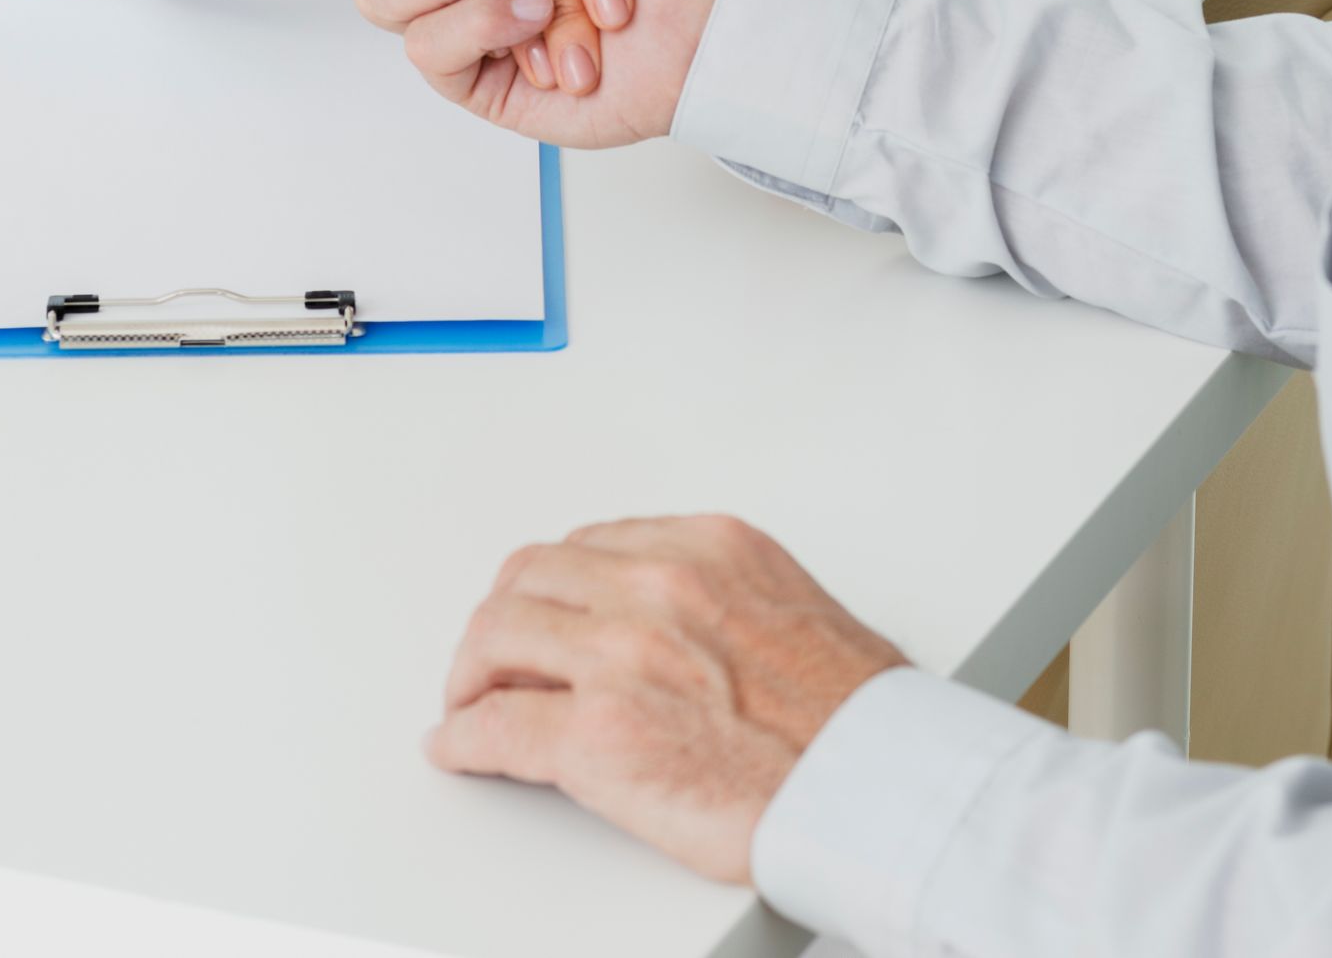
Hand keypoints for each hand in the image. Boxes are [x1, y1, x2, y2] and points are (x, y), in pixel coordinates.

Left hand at [427, 515, 904, 883]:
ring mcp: (621, 655)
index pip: (588, 546)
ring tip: (468, 699)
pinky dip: (462, 737)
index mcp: (706, 546)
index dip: (552, 588)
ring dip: (472, 671)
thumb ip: (715, 596)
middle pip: (530, 577)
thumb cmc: (850, 716)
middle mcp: (657, 583)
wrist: (872, 785)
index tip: (542, 612)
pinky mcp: (597, 737)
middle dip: (502, 618)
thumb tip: (666, 626)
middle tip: (490, 657)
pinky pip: (496, 727)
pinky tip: (458, 746)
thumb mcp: (783, 605)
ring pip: (498, 635)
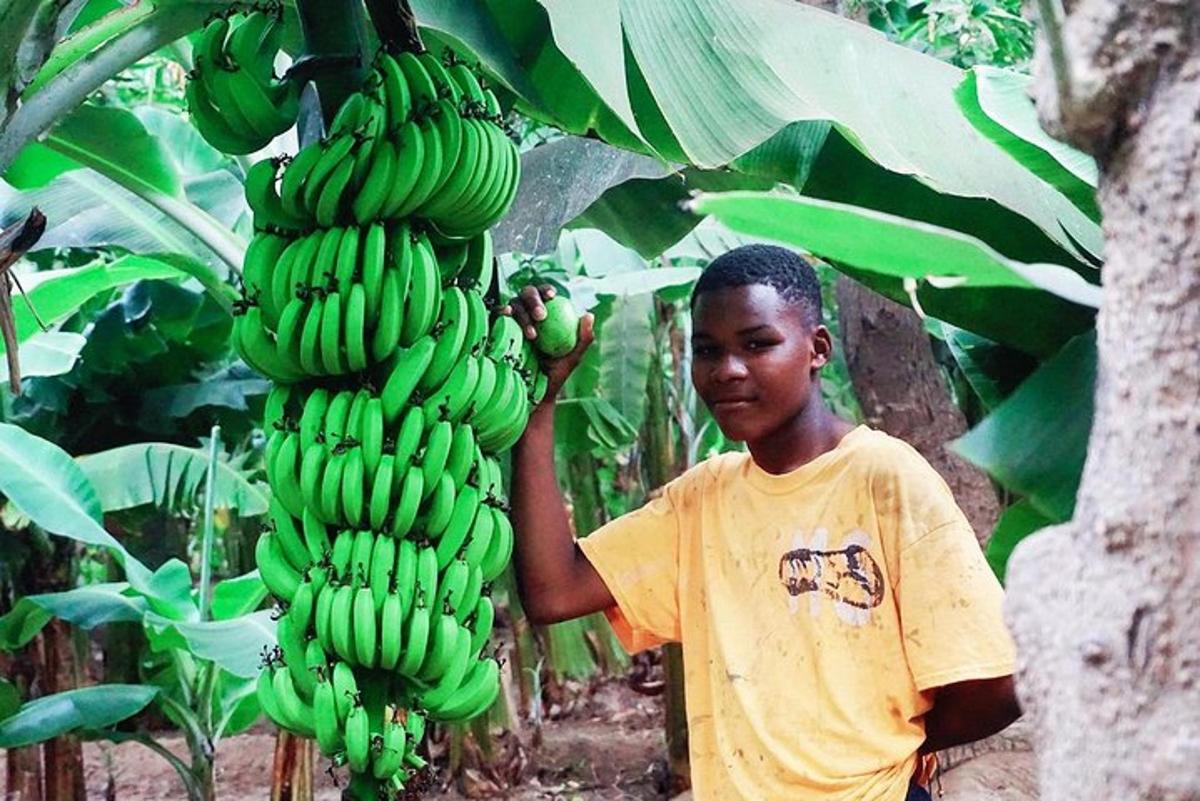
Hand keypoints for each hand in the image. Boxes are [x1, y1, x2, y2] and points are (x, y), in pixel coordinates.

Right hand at [504, 284, 593, 405]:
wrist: (534, 392)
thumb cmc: (555, 374)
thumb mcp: (572, 358)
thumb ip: (583, 338)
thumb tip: (588, 314)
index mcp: (545, 314)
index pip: (545, 295)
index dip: (546, 290)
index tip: (552, 296)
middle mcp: (526, 313)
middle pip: (527, 294)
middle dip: (534, 300)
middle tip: (541, 316)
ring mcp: (511, 321)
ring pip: (514, 304)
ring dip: (523, 315)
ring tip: (532, 335)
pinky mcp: (497, 329)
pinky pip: (497, 316)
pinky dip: (501, 312)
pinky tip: (507, 315)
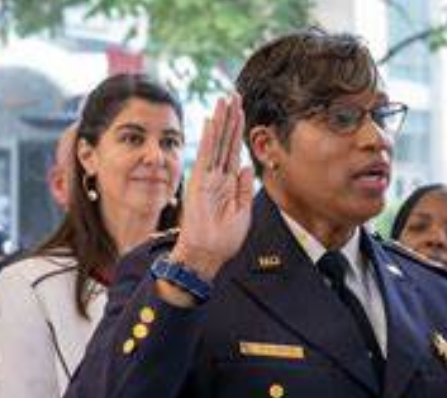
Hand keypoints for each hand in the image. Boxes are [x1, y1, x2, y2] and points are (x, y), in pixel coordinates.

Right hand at [172, 94, 253, 281]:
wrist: (208, 253)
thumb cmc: (223, 238)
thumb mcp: (242, 212)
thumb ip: (243, 188)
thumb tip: (246, 166)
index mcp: (228, 183)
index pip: (234, 150)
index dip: (238, 131)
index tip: (242, 110)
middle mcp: (217, 176)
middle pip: (226, 140)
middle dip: (231, 118)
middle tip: (234, 94)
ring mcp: (208, 177)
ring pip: (217, 142)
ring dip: (222, 121)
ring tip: (225, 100)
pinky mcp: (200, 182)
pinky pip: (206, 155)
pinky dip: (210, 138)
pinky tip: (213, 121)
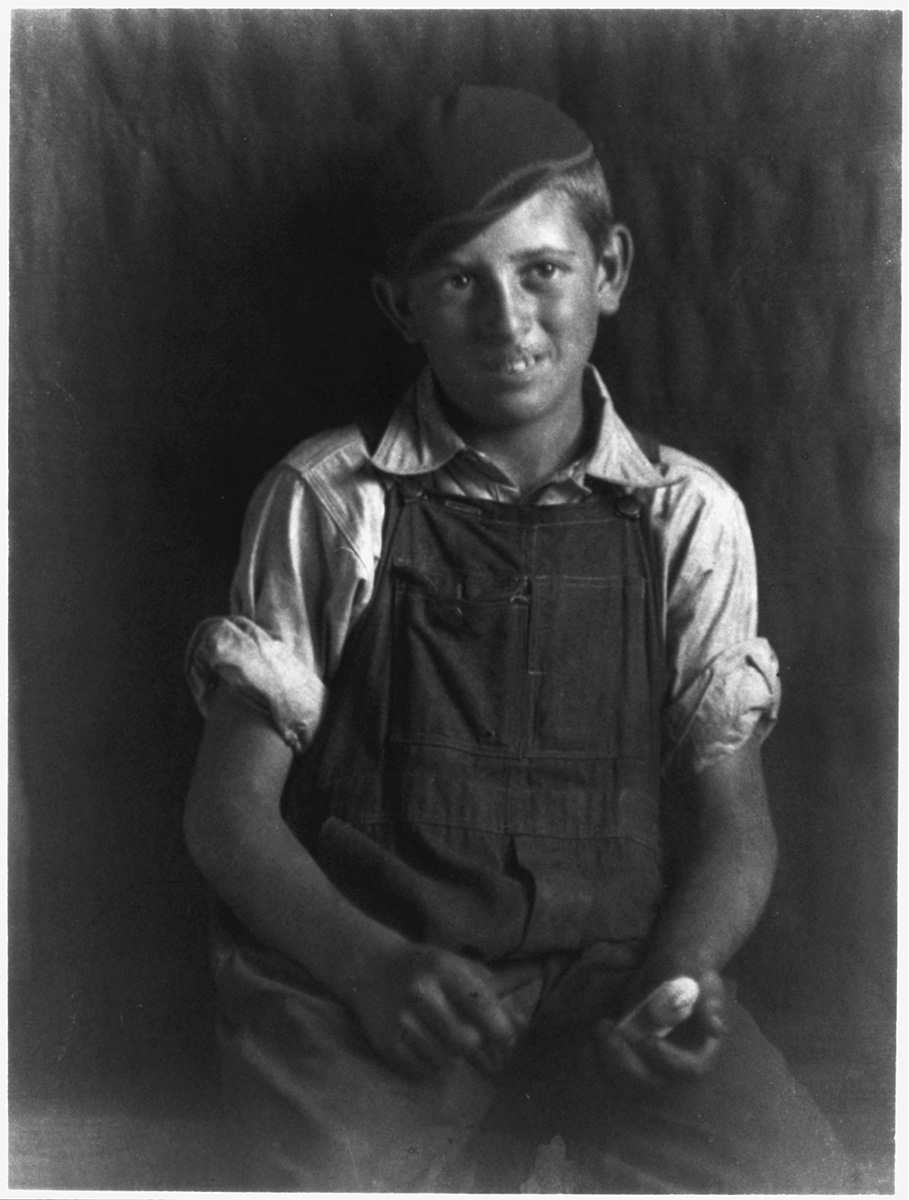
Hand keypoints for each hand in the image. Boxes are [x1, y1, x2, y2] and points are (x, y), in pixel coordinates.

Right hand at [348, 941, 522, 1078]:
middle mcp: (422, 992)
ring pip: (446, 1060)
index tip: (507, 1041)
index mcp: (446, 969)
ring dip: (454, 1057)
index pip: (483, 1007)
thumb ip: (495, 992)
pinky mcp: (386, 1041)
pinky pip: (423, 1070)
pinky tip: (428, 1046)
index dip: (502, 1030)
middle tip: (482, 1051)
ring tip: (447, 1041)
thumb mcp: (461, 968)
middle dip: (478, 1050)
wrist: (372, 967)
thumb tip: (523, 1024)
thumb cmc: (429, 969)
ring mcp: (401, 1018)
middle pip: (467, 1042)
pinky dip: (432, 1065)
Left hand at [594, 970, 726, 1087]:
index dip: (668, 1060)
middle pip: (653, 1082)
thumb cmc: (689, 973)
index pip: (690, 1070)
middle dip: (627, 1063)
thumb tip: (716, 1029)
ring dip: (608, 1061)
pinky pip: (609, 1069)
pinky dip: (594, 1060)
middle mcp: (675, 1064)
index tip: (648, 1040)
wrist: (668, 968)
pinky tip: (586, 1043)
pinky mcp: (628, 1055)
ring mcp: (649, 1062)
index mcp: (702, 1050)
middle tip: (610, 1034)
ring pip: (627, 1081)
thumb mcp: (700, 980)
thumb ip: (706, 1003)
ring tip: (600, 1028)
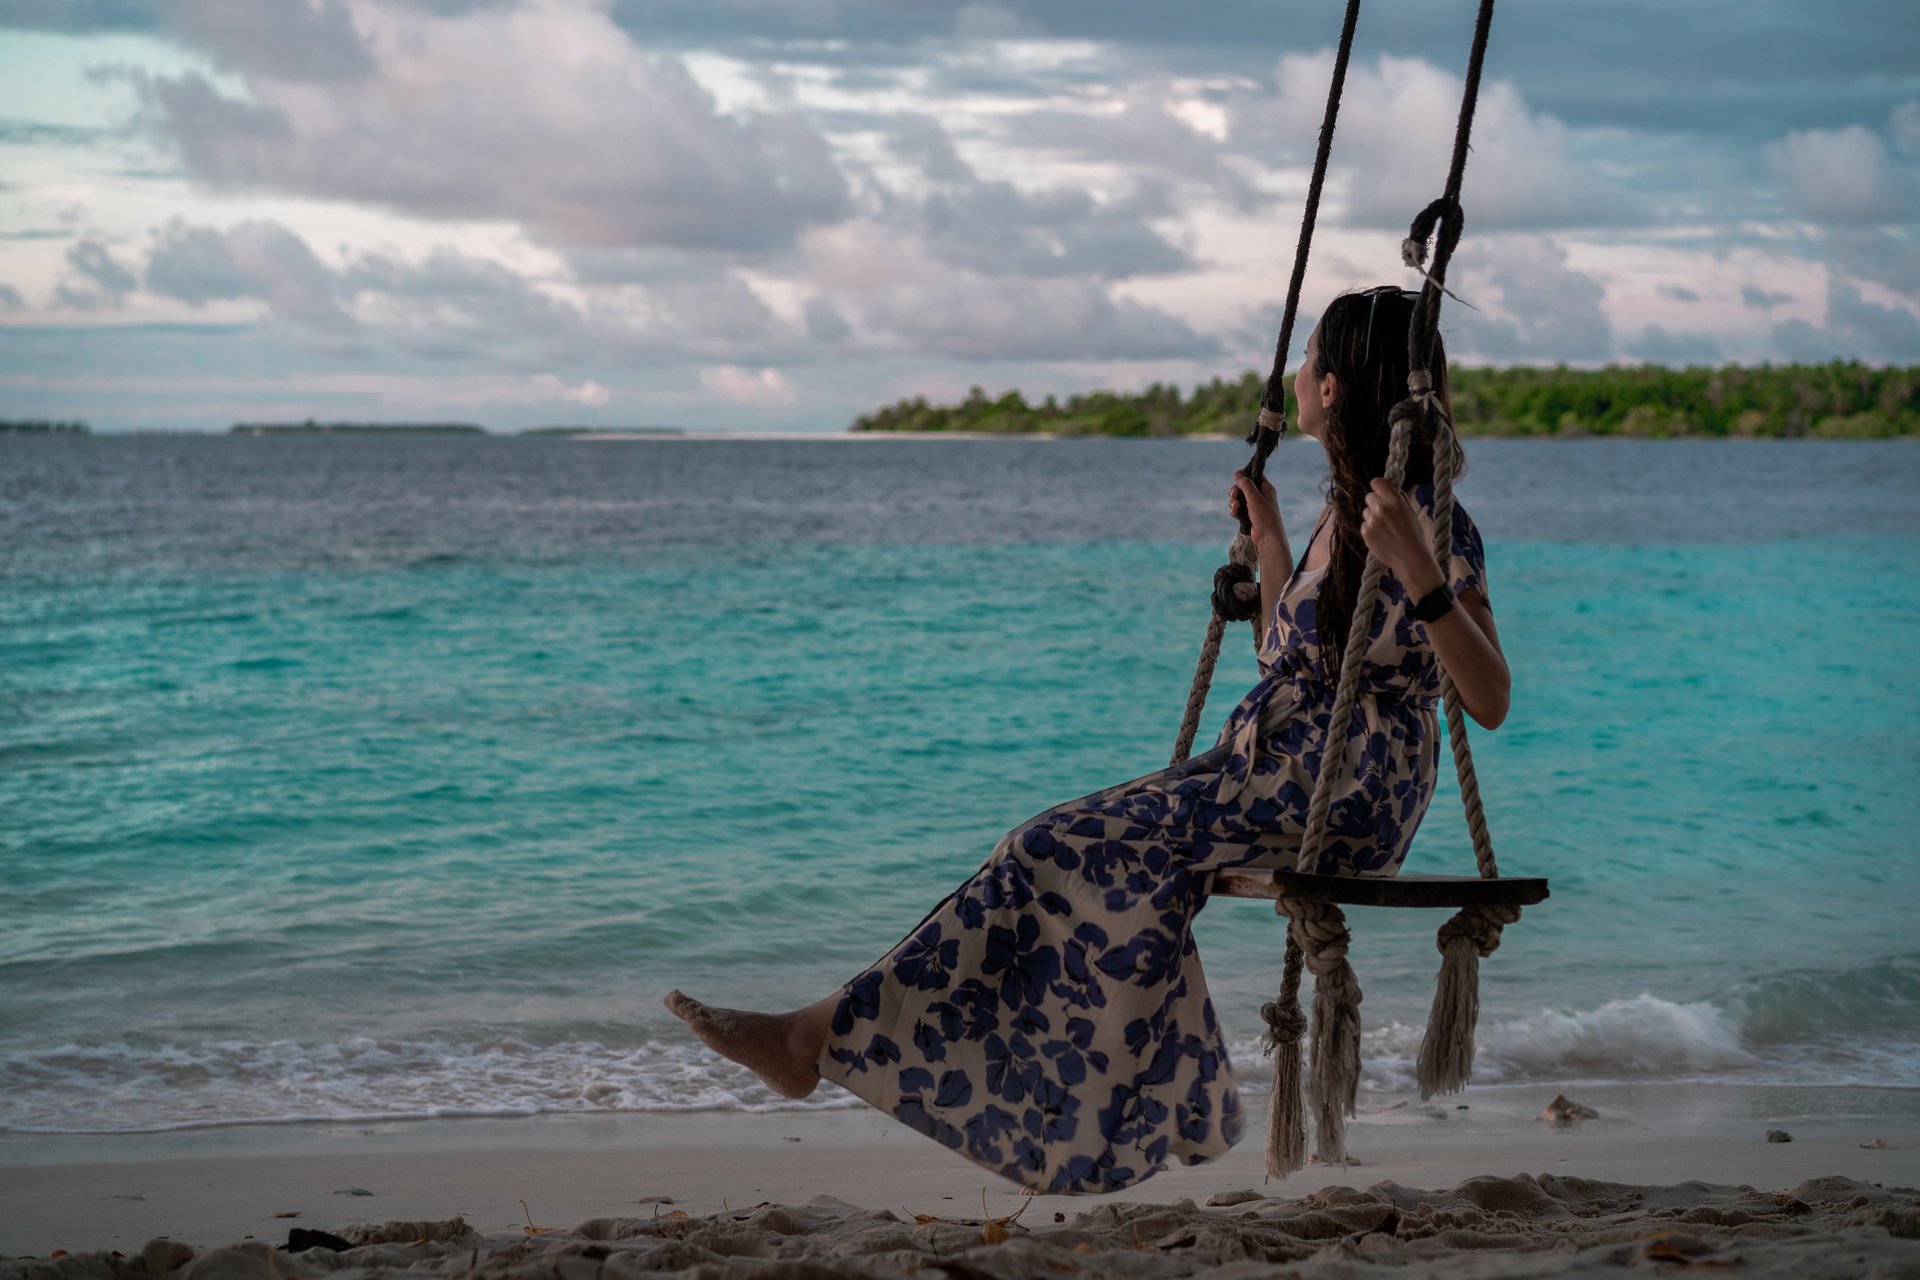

### Required action
Please write the material out again exactly as shown above, minus any pictures.

### Response to this exercise
Hand keypoints for each hand in the image. Boxes are [x1, y1, x2, y2] and points are (x, y), in pixel coordinates.

Left hand at [427, 515, 904, 883]:
ring mcp: (621, 655)
index pip: (588, 546)
ring tip: (468, 699)
pinky dip: (462, 737)
index mcp: (706, 546)
index dip: (552, 588)
ring dip: (472, 671)
thumb ip: (715, 596)
middle pip: (530, 577)
thumb cmc: (850, 716)
middle mcp: (657, 583)
wrist: (872, 785)
index tip: (542, 612)
pinky mcp: (597, 737)
middle dip: (502, 618)
thumb tip: (666, 626)
middle tip: (490, 657)
pinky pip: (496, 727)
pinky tip: (458, 746)
thumb mcp: (783, 605)
ring pip: (498, 635)
Hand keypoints for each hand in the image. Boxes are [x1, y1, x2, y2] and points are (x, y), in pixel coordinates.

Right hand at [504, 284, 593, 405]:
wrist: (534, 392)
thumb cmc: (555, 374)
thumb mcp: (572, 358)
thumb ip: (583, 338)
thumb tip: (588, 314)
index mcp: (545, 314)
index pip: (545, 295)
index dip: (546, 290)
index tip: (552, 296)
middle mcp: (526, 313)
middle pip: (527, 294)
middle dip: (534, 300)
middle tip: (541, 316)
ring mcp: (511, 321)
ring pip: (514, 304)
ring dip: (523, 315)
ring tip: (532, 335)
pinky mcp: (497, 329)
pinky pip: (497, 316)
pinky dip: (501, 312)
pinky tip: (507, 315)
Hand keypoints for each hand in the image. Boxes are [x1, y1, x2, y2] and points are (x, y), in pixel coordinates.

Right hand at [172, 94, 253, 281]:
wrist: (208, 253)
thumb cmc: (223, 238)
thumb mcp: (242, 212)
thumb ip: (243, 188)
thumb tip: (246, 166)
index mcp: (228, 183)
index pip: (234, 150)
index dip: (238, 131)
index tip: (242, 110)
middle mcp: (217, 176)
middle pip: (226, 140)
middle dip: (231, 118)
middle tip: (234, 94)
ring mcp: (208, 177)
ring pip: (217, 142)
ring dip: (222, 121)
ring tip: (225, 100)
pinky mcp: (200, 182)
pinky pip: (206, 155)
pinky dip: (210, 138)
pinky tip: (213, 121)
Hand keypoints for each hand in the image. Boxes are [x1, y1, x2, y2] and points are (x, y), in pixel coordinates.

Right hand at [348, 941, 522, 1078]:
middle mcp: (422, 992)
ring pip: (446, 1060)
index tip: (507, 1041)
index mcp: (446, 969)
ring dip: (454, 1057)
index pip: (483, 1007)
thumb ip: (495, 992)
pinky mcp: (386, 1041)
pinky pip: (423, 1070)
pinky tip: (428, 1046)
index dip: (502, 1030)
middle tip: (482, 1051)
ring tip: (447, 1041)
thumb mcp: (461, 968)
middle dip: (478, 1050)
wrist: (372, 967)
thumb tip: (523, 1024)
thumb cmc: (429, 969)
ring mcp: (401, 1018)
middle pip: (467, 1042)
pinky dip: (432, 1065)
Left hand at [594, 970, 726, 1087]:
index dip: (668, 1060)
middle pip: (653, 1082)
thumb cmc: (689, 973)
index pip: (690, 1070)
middle dip: (627, 1063)
thumb tip: (716, 1029)
ring dip: (608, 1061)
pinky pip: (609, 1069)
pinky dip: (594, 1060)
middle mcp: (675, 1064)
index tip: (648, 1040)
wrist: (668, 968)
pinky tip: (586, 1043)
pinky mcp: (628, 1055)
ring mcp: (649, 1062)
index mcp: (702, 1050)
middle tip: (610, 1034)
ring pip: (627, 1081)
thumb mcp: (700, 980)
thumb ip: (706, 1003)
ring tip: (600, 1028)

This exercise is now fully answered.